Another example is Cal AI, built by 18-year-old Zak Yadegari. Traditional calorie counters often failed because of the tedious manual input — searching for every ingredient, weighing it, and entering it into the database. Most users quit by day three. Cal AI solves this with computer vision that recognizes food instantly with 90% accuracy. This speed keeps users engaged, with many logging up to four meals a day. But here’s the catch: an early «wow» effect doesn’t guarantee retention. Without a daily value, users will leave. That’s why Cal AI focuses on building habits and showing health progress. Thanks to this approach, the app has already hit over 5 million downloads and $30 million in annual revenue.

In my daily work with startups globally, I see many similar cases.

In just a year, the Insight Partners–backed startup grew 4x to $1.3M ARR, reached 13,000 paying users, and boosted retention by 28% — that’s 5 – 10 times higher than the average for AR or social platforms. During its acceleration program, the team began personalizing content feeds with AI, partnering with Paramount, DreamWorks, and Netflix to create tailored playlists for each family, increasing watch time and the shared-experience effect. Zoog shows that deep emotional connections don’t just engage users; they also drive strong monetization.

Why AI isn’t that simple for startups

Despite the AI boom, new challenges are emerging. One of the biggest is defensibility: almost any AI feature can be copied today. We’ve seen how quickly an advantage disappears when a product lacks a clear identity. That’s why, in our work with teams, the focus is shifting from building features to building a recognizable brand and a community that truly keeps users engaged.

Another challenge is low retention. AI products often deliver a strong «wow» effect early on but lose users if they don’t provide consistent, ongoing value. Teams that tap into real user motivations, better sleep, improved health, and learning progress tend to achieve much stronger retention. It’s a trend I’ve been observing over the past year and a half working with startups.

Another interesting trend is zero tolerance for mistakes. If an AI response feels off or «not about me», users leave immediately. People now expect AI to act like a true assistant — precise, reliable, and tailored to their needs.

Steps to take now

From working with thousands of teams, I see that AI-native B2C products have a fresh opportunity.
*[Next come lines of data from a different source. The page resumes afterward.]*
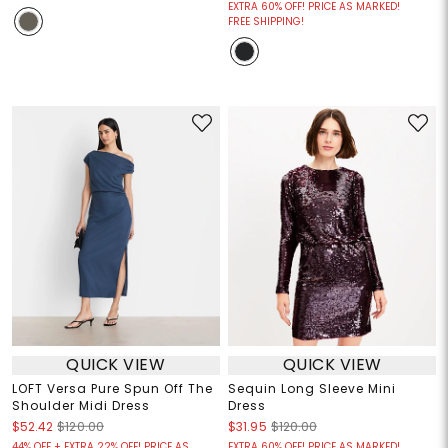
EXTRA 60% OFF! PRICE AS MARKED!
FREE SHIPPING!
QUICK VIEW
QUICK VIEW
LOFT Versa Pure Spun Off The
Sequin Long Sleeve Mini
Shoulder Midi Dress
Dress
$52.42
$120.00
$31.95
$120.00
44% OFF + EXTRA 22% OFF! PRICE AS
EXTRA 60% OFF! PRICE AS MARKED!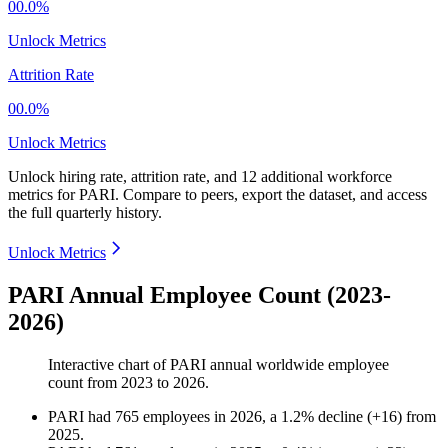
00.0%
Unlock Metrics
Attrition Rate
00.0%
Unlock Metrics
Unlock hiring rate, attrition rate, and 12 additional workforce
metrics for
PARI
.
Compare to peers, export the dataset, and access
the full quarterly history.
Unlock Metrics
PARI Annual Employee Count (2023-
2026)
Interactive chart of
PARI
annual worldwide employee
count from
2023
to
2026
.
PARI
had
765
employees in
2026
, a
1.2
%
decline
(
+
16
)
from
2025
.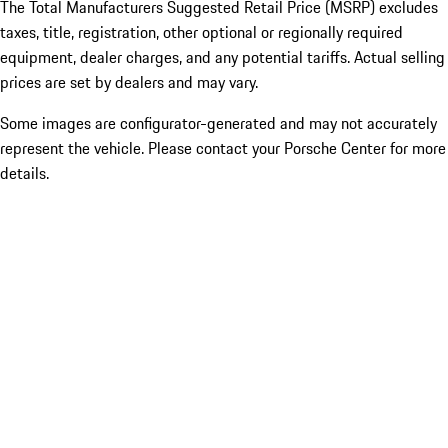
The Total Manufacturers Suggested Retail Price (MSRP) excludes
taxes, title, registration, other optional or regionally required
equipment, dealer charges, and any potential tariffs. Actual selling
prices are set by dealers and may vary.
Some images are configurator-generated and may not accurately
represent the vehicle. Please contact your Porsche Center for more
details.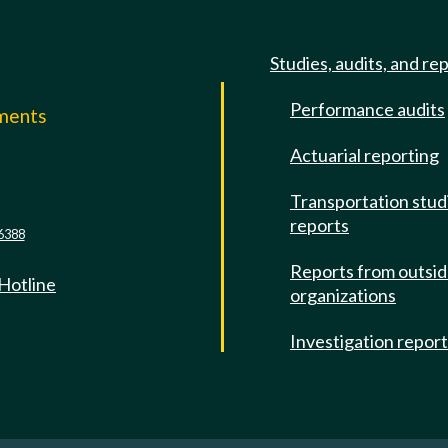
Studies, audits, and re
Performance audits
mments
Actuarial reporting
e
Transportation stud
reports
6388
Reports from outsi
 Hotline
organizations
Investigation repor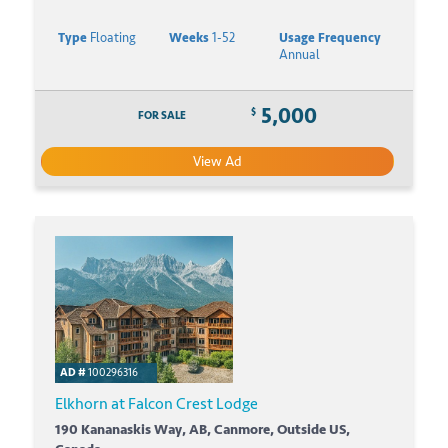
Type
Floating
Weeks
1-52
Usage Frequency
Annual
5,000
$
FOR SALE
View Ad
AD #
100296316
Elkhorn at Falcon Crest Lodge
190 Kananaskis Way, AB, Canmore, Outside US,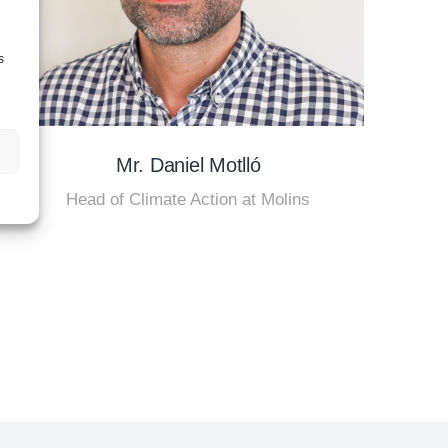
s
Mr. Daniel Motlló
Head of Climate Action at Molins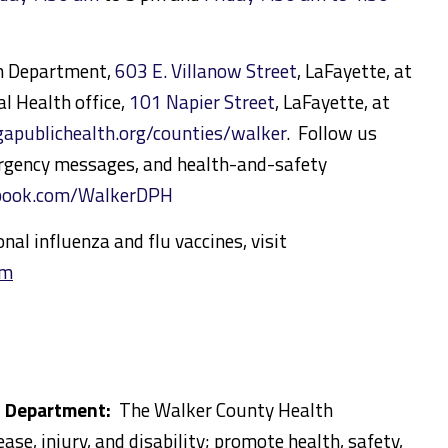
th Department,
603 E. Villanow Street
, LaFayette, at
l Health office,
101 Napier Street
, LaFayette, at
publichealth.org/counties/walker
. Follow us
rgency messages, and health-and-safety
ebook.com/WalkerDPH
al influenza and flu vaccines, visit
tm
h Department:
The Walker County Health
se, injury, and disability; promote health, safety,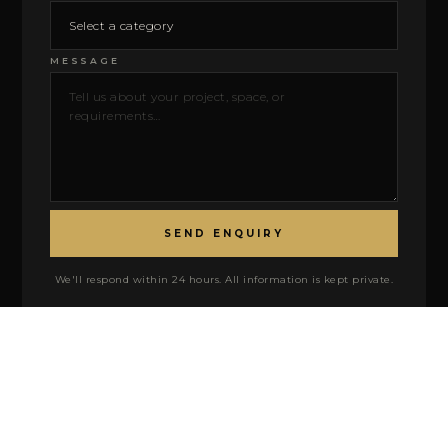
MESSAGE
SEND ENQUIRY
We'll respond within 24 hours. All information is kept private.
FIND US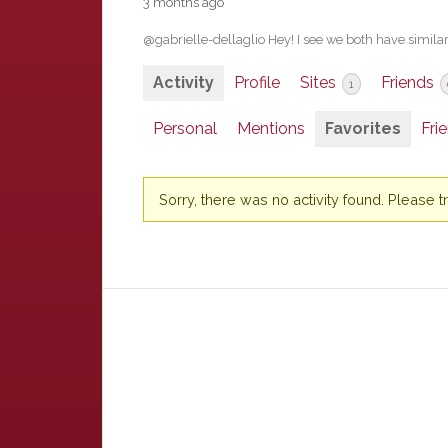
3 months ago
@gabrielle-dellaglio Hey! I see we both have similar 
Activity
Profile
Sites
Friends
1
Personal
Mentions
Favorites
Fri
Sorry, there was no activity found. Please try 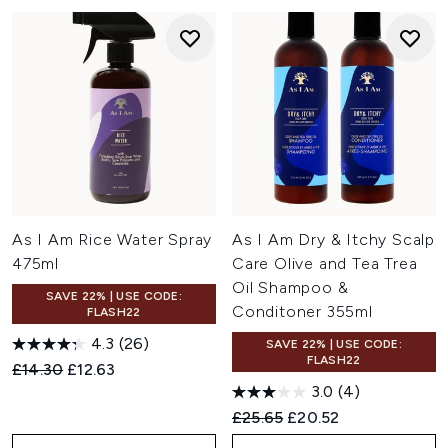
As I Am Rice Water Spray
As I Am Dry & Itchy Scalp
475ml
Care Olive and Tea Trea
Oil Shampoo &
SAVE 22% | USE CODE:
Conditoner 355ml
FLASH22
4.3
(26)
SAVE 22% | USE CODE:
FLASH22
Recommended Retail Price:
Current price:
£14.30
£12.63
3.0
(4)
Recommended Retail Price:
Current price:
£25.65
£20.52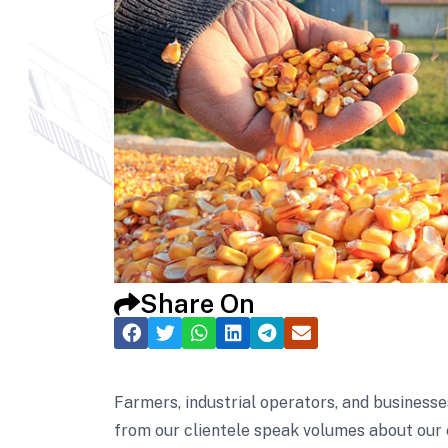
Share On
Farmers, industrial operators, and businesse
from our clientele speak volumes about our 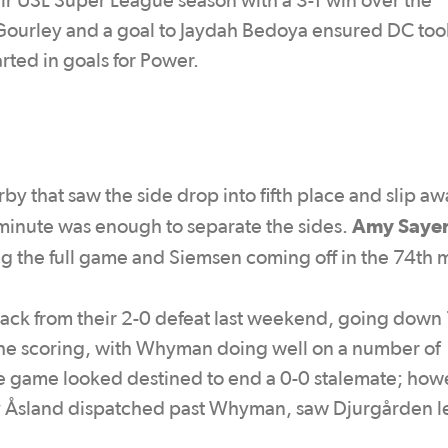
eir USL Super League season with a 3-1 win over the
ourley and a goal to Jaydah Bedoya ensured DC took
rted in goals for Power.
by that saw the side drop into fifth place and slip a
Amy Saye
h minute was enough to separate the sides.
ng the full game and Siemsen coming off in the 74th 
ack from their 2-0 defeat last weekend, going down 
the scoring, with Whyman doing well on a number of
he game looked destined to end a 0-0 stalemate; how
sy Åsland dispatched past Whyman, saw Djurgården 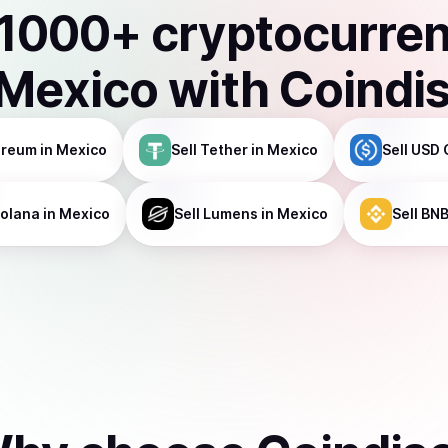
1000
+ cryptocurre
Mexico
with Coindi
ereum
in Mexico
Sell
Tether
in Mexico
Sell
USD 
olana
in Mexico
Sell
Lumens
in Mexico
Sell
BN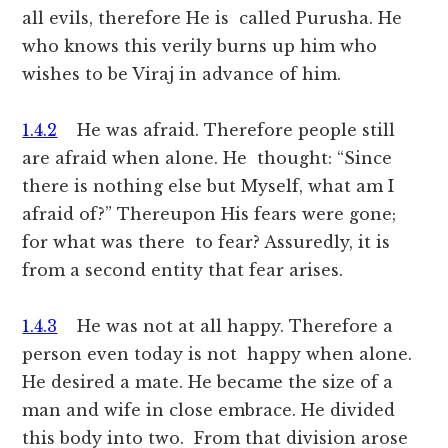
all evils, therefore He is called Purusha. He
who knows this verily burns up him who
wishes to be Viraj in advance of him.
1.4.2
He was afraid. Therefore people still
are afraid when alone. He thought: “Since
there is nothing else but Myself, what am I
afraid of?” Thereupon His fears were gone;
for what was there to fear? Assuredly, it is
from a second entity that fear arises.
1.4.3
He was not at all happy. Therefore a
person even today is not happy when alone.
He desired a mate. He became the size of a
man and wife in close embrace. He divided
this body into two. From that division arose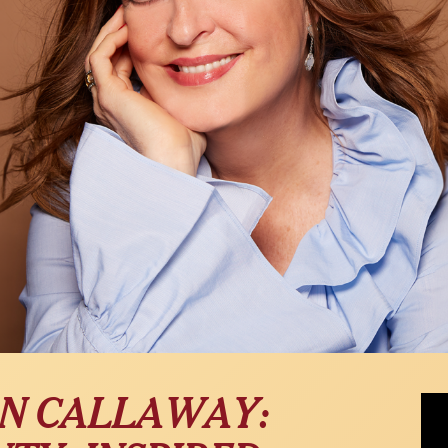
Ann 
N CALLAWAY:
WPI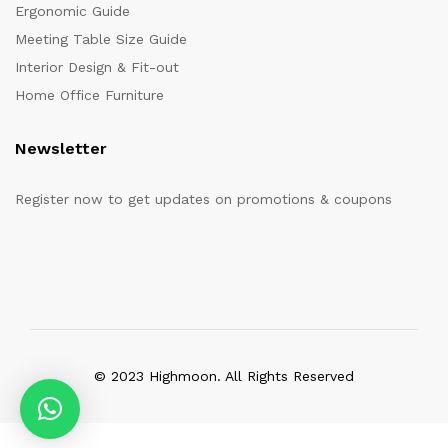
Ergonomic Guide
Meeting Table Size Guide
Interior Design & Fit-out
Home Office Furniture
Newsletter
Register now to get updates on promotions & coupons
© 2023 Highmoon. All Rights Reserved
Office Furniture Dubai, UAE
has an
average review score of
5
out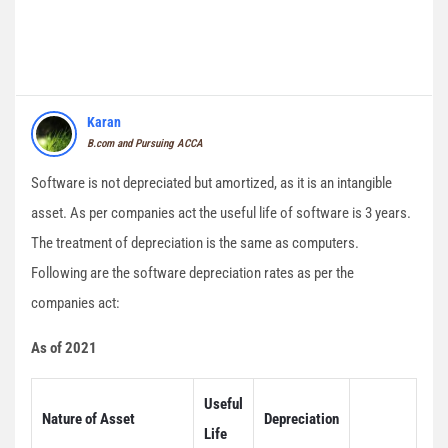
Karan
B.com and Pursuing ACCA
Software is not depreciated but amortized, as it is an intangible
asset. As per companies act the useful life of software is 3 years.
The treatment of depreciation is the same as computers.
Following are the software depreciation rates as per the
companies act:
As of 2021
Useful
Nature of Asset
Depreciation
Life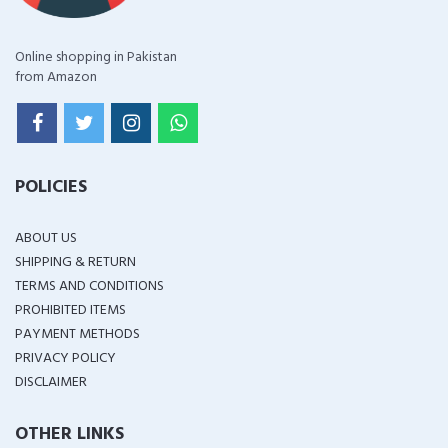
Online shopping in Pakistan
from Amazon
POLICIES
ABOUT US
SHIPPING & RETURN
TERMS AND CONDITIONS
PROHIBITED ITEMS
PAYMENT METHODS
PRIVACY POLICY
DISCLAIMER
OTHER LINKS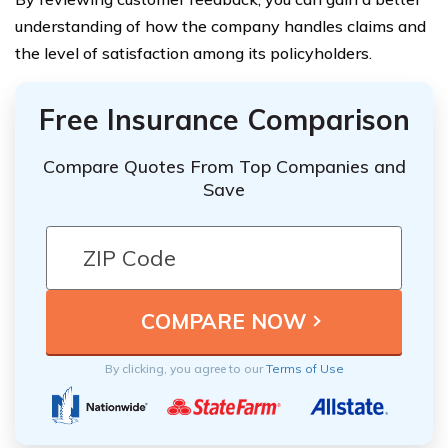
understanding of how the company handles claims and
the level of satisfaction among its policyholders.
Free Insurance Comparison
Compare Quotes From Top Companies and
Save
By clicking, you agree to our
Terms of Use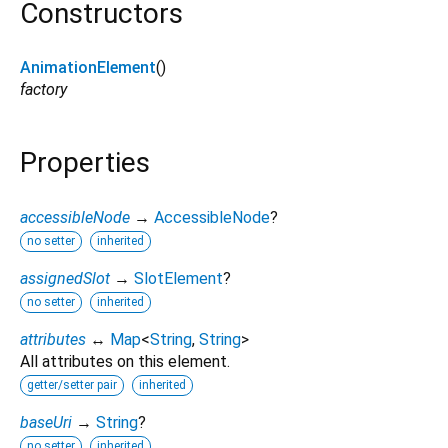
Constructors
AnimationElement
()
factory
Properties
accessibleNode
→
AccessibleNode
?
no setter
inherited
assignedSlot
→
SlotElement
?
no setter
inherited
attributes
↔
Map
<
String
,
String
>
All attributes on this element.
getter/setter pair
inherited
baseUri
→
String
?
no setter
inherited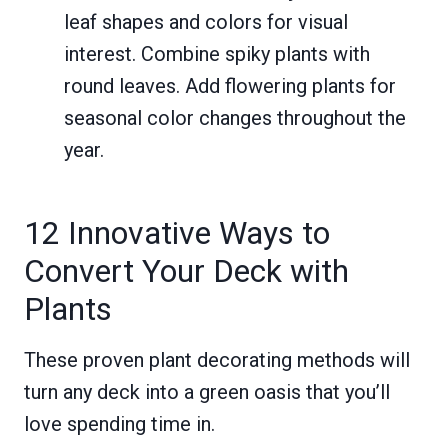
leaf shapes and colors for visual
interest. Combine spiky plants with
round leaves. Add flowering plants for
seasonal color changes throughout the
year.
12 Innovative Ways to
Convert Your Deck with
Plants
These proven plant decorating methods will
turn any deck into a green oasis that you’ll
love spending time in.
It feels like the early days of social media in the 2010s — users are excited again, and they’re willing to pay.

But the biggest risks are fast feature copying and poor retention.

Here are my principles for fast growth:

1

Usefulness matters more than technology

With tools like Lovable, you can piece together the tech in just a few days. That’s no longer the hard part. The real challenge is deeply understanding your users. Build a quick MVP with minimal features, gather as much feedback as possible, and remember: retention is the metric that matters most.

2

Go-to-market = content × speed

Don’t over-plan campaigns, but launch them. Focus on creators, niche communities, AI-driven search, and live user interactions. And when you see traction, double down and scale that channel fast. 

3

Revenue retention matters more than DAU

A hundred thousand downloads isn’t success. Ten thousand users who pay monthly, use the product consistently, and recommend it to friends — that’s a real business. Focus on the depth of value, not just the vanity metrics.

4

Monetize from day one

Don’t wait for the «perfect moment». If you’re delivering value, there should be revenue. Build upsells, subscriptions, and personalized features into the user experience from the start.

It’s not about funds coming back — it’s about B2C products finally becoming profitable. Today, investment isn’t the starting point; it’s a tool for scaling. Founders who can launch quickly, test, adapt, and monetize are the ones driving the new wave of consumer tech.